Ulama dari kalangan sahabat yang tinggal di Kufah ialah Ali bin Abi Thalib dan Abdullah bin Mas'ud. Ali bin Abi Thalib mengurus masalah politik dan pemerintahan, sedangkan Abdullah bin Mas'ud adalah sebagai guru agama yang diutus secara resmi oleh khalifah Umar bin Khattab untuk mengajar di Kufah. la adalah seorang ahli tafsir, ahli fiqh dan banyak meriwayatkan hadits-hadits Nabi. Di antara murid-murid Ibnu Mas'ud yang terkenal, yang kemudian menjadi guru di sana ialah Al-Qamah, Al-Aswad, Masruq, Al-Harits bin Qais dan Amr bin Syurahbil. Madrasah Kufah ini kemudian melahirkan ulama besar yaitu; Abu Hanifah. la adalah salah seorang imam mazhab yang tersohor dengan penggunaan ra'yu dalam berijtihad.

e. Madrasah Damaskus

Setelah Syria ditaklukkan oleh kaum muslimin dan penduduknya memeluk agama Islam, khalifah Umar bin Khattab mengutus tiga orang guru ke wilayah itu, yakni; Mu'adz bin Jabal, Ubadah, dan Abu Darda'. Ketiga sahabat itu menjadi guru di Syam/Syiria di tempat yang berbeda. Abu Darda' di Damaskus, Mu'adz bin Jabal di Palestina dan Ubadah di Hims. Setelah ulama dari kalangan para sahabat wafat digantikan oleh murid-muridnya dari golongan tabi'in seperti Abu Idris Al-Khailaniy, Makhul Al-Dimsyki, Umar bin Abdul Azis dan Raja' bin Haiwah. Kemudian madrasah Damaskus melahirkan imam-imam besar, di antaranya; Abdur Rahman Al- Auza'iy yang sederajat dengan imam Malik dan Abu Hanifah.

f. Madrasah Mesir

Setelah Mesir menjadi bagian dari negara Islam, maka berdirilah di sana pusat-pusat pengkajian ilmu agama yang mula-mula mendirikan Madrasah Mesir dari golongan sahabat talah Abdullah bin Amr bin Al-Ash. la adalah seorang ahli Hadits, oleh karena itu banyak sahabat dari golongan tabi'in yang meriwayatkan Hadits- Hadits daripadanya. Kemudian ulama berikutnya yang termasyhur dari kalangan tabi'in ialah Yazid bin Abu Habib Al-Nubig dan

Abdullah bin Abu Jafar bin Rabi'ah, generasi berikutnya ialah Abdullah bin Lahi'ah dan Al-Laits bin Said, keduanya adalah murid dari Yazid bin Abu Habib Al-Nubiy (Zuhaerini, 1986 : 74-76).

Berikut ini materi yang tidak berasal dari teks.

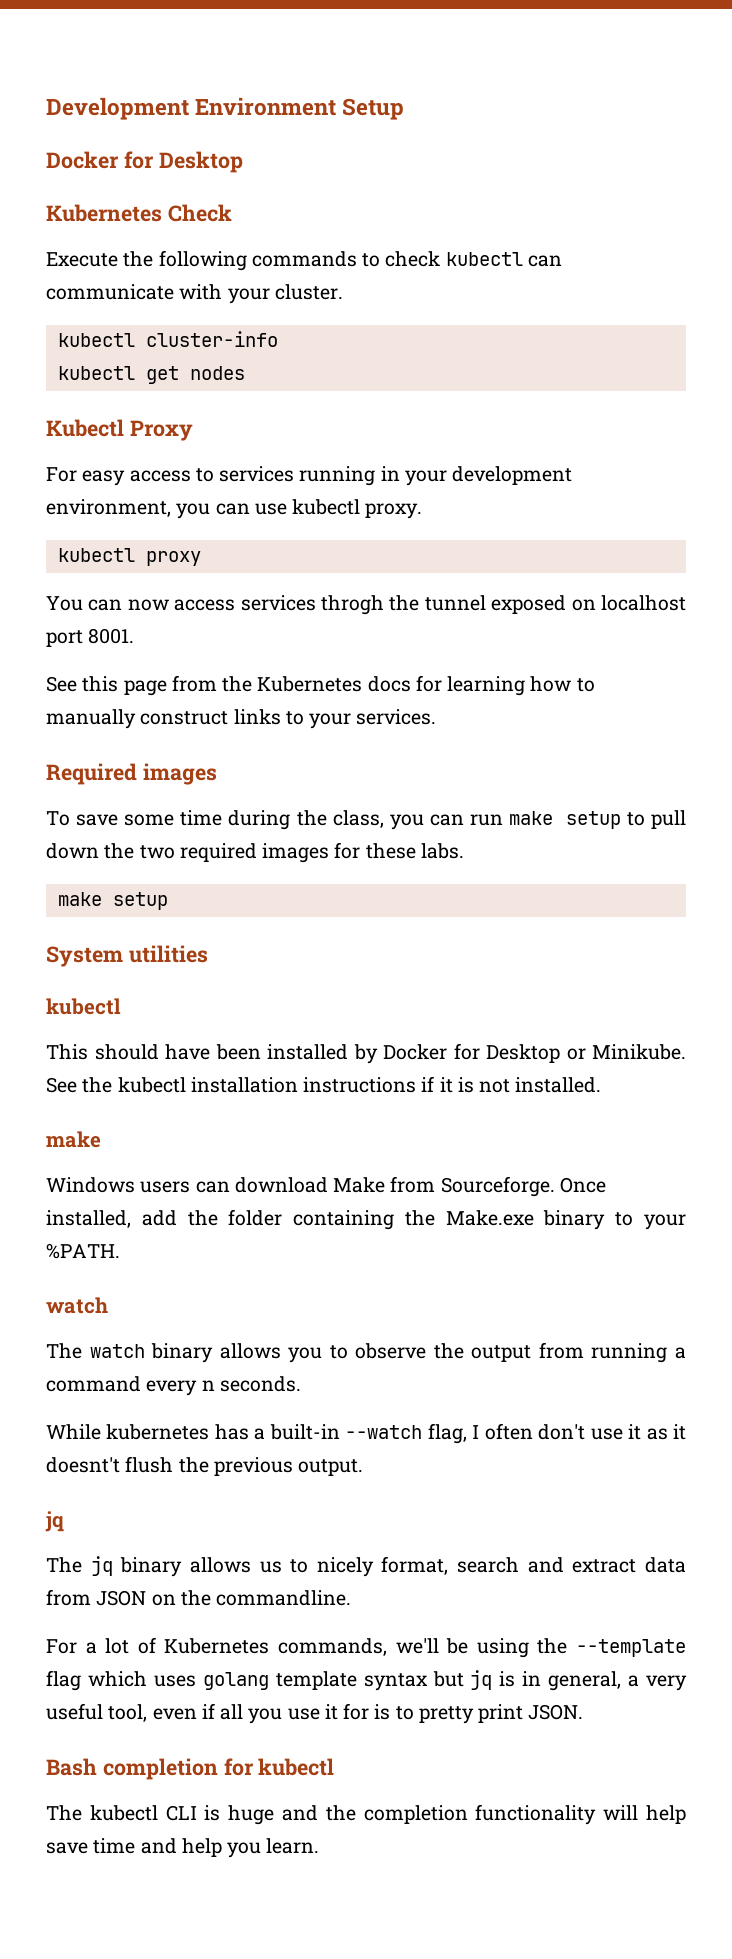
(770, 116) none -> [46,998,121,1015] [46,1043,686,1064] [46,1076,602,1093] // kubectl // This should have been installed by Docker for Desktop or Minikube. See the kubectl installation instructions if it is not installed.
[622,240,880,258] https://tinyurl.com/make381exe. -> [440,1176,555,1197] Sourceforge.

Dalam praktek pendidikan dan pengajaran agama Islam pada masa-masa awal, para. ulama dari kalangan sahabat menyebar ke seluruh kota-kota di negara Islam yang terus sertambah luas. Mereka itulah pendiri madrasah-madrasah pada setiap kota itu. Merekapun mempunyai keahlian ilmiah yang berbeda-beda dan kepribadian yang berlainan. Oleh sebab itu, pelajar-pelajar tidak mencukupkan diri belajar pada seorang ulama di negeri tempat tinggalnya, melainkan mereka melawat ke berbagai kota untuk melanjutkan ilmunya. Pelajar Mesir melawat ke Madinah, pelajar Madinah melawat ke Kufah, pelajar Kufah melawat ke Damaskus, pelajar Damaskus melawat kian kemari dan begitulah seterusnya. Dengan demikian, dunia ilmu pengetahuan tersebar ke seluruh kota-kota di negeri Islam.